Recent criticism of the Federalist Society for hosting some all-male panels and conferences is, as Eugene explains, seriously misguided. As Eugene implies, the main goal for a conference or panel (in addition to quality) should be ideological and viewpoint diversity. Gender, like race and religion, sometimes correlates with ideological orientation and can serve as a crude proxy for it. However, in the case of academic panels and conferences, there is no need to use such a proxy because the views of potential participants can be much more accurately inferred from their previous writings and public statements. For example, I was invited to be on one of the panels at the Bork conference criticized by Eric Muller and Mary Dudziak because, as a libertarian, I strongly disagree with Judge Bork's proposals for government regulation of culture, which were the subject of the panel. The organizers could have relied on the crude proxy that most Russian Jewish immigrants and most atheists are more socially liberal than Bork is. However, they rightly relied instead on my publicly expressed views on the subject, which are a much more accurate indication of my position than my ethnicity, gender, or religious orientation.
A second problem is that it is dangerous to infer an organization's general policies from the composition of one or two individual panels. For example, Professor Dudziak criticizes the Federalist Society for organizing an all-male panel on the Supreme Court's terrorism cases. However, the rival liberal American Constitution Society has also held an all male panel on terrorism jurisprudence. Are they somehow biased against women as well? A more comprehensive analysis of Fed Soc panels would almost certainly reveal that women are represented in rough proportion to their general presence among elite lawyers and legal academics (in both of which groups women are still significantly less than 50% of the relevant population), with probably some additional disparity from the fact that there are proportionately fewer women among conservative and libertarian legal scholars than among liberal and left-wing ones. The latter is partly a function of the fact that women in general are somewhat more liberal than men, and partly a result of the reality that ideological gap between male and female legal academics is considerably greater than in the general public, with female Republicans being the most underrepresented group on law school faculties relative to their proportion of the general population. Although the Federalist Society tries hard to find liberal and left-wing speakers for most of its events, it is logical that conservative and libertarian speakers would be disproportionately represented at events sponsored by what is after all a conservative and libertarian organization.
Finally, Prof.

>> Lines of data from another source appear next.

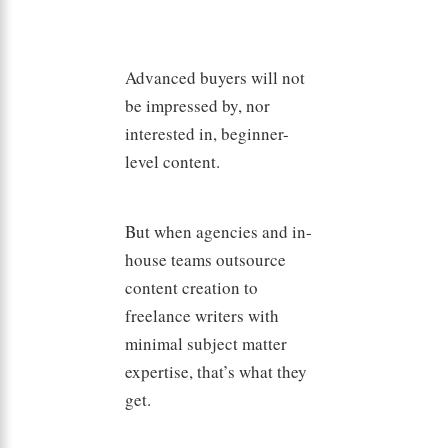
Advanced buyers will not
be impressed by, nor
interested in, beginner-
level content.
But when agencies and in-
house teams outsource
content creation to
freelance writers with
minimal subject matter
expertise, that’s what they
get.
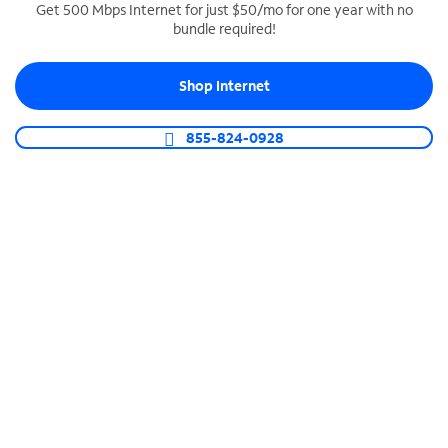
Get 500 Mbps Internet for just $50/mo for one year with no
bundle required!
SPECTRUM BUSINESS PHONE
Business-grade call management
Shop Internet
Connect your business with unlimited calling,
video conferencing, messaging and more.
855-824-0928
Shop Phone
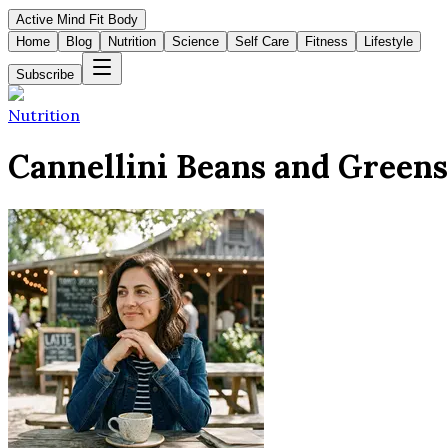
Active Mind Fit Body
Home
Blog
Nutrition
Science
Self Care
Fitness
Lifestyle
Subscribe
Nutrition
Cannellini Beans and Greens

Muller faults the Federalist Society for having a "male President, Senior Vice President, and Executive Vice President." However, Fed Soc Senior Vice President Lee Liberman Otis (one of the founders of the organization) is in fact a woman. The Fed Soc website Muller links to lists not only Otis, but quite a few other women in Fed Soc leadership positions. Many women serve in other prominent Fed Soc roles not listed at that particular site. For example as board members of the Society's practice groups on various issues. It is the practice groups (along with local chapters) that organize most Fed Soc-sponsored events. The Federalism and Separation of Powers Practice Group board has usually had 2-3 female members out of 6 or 7 total during the year that I have been a member of it myself.
Personally, I don't much care how many women are in the Fed Soc leadership (so long as female candidates are considered on the same criteria as men), except in so far as a higher figure might increase the appeal of libertarianism and small government conservatism to women more generally. However, it is wrong to suggest that the Fed Soc somehow excludes women from leadership roles or as panel speakers.
UPDATE: I see that Prof. Muller has acknowledged the error about Otis in an update to his original post. He was, perhaps, misled by her first name ("Lee"), which is more commonly a male name.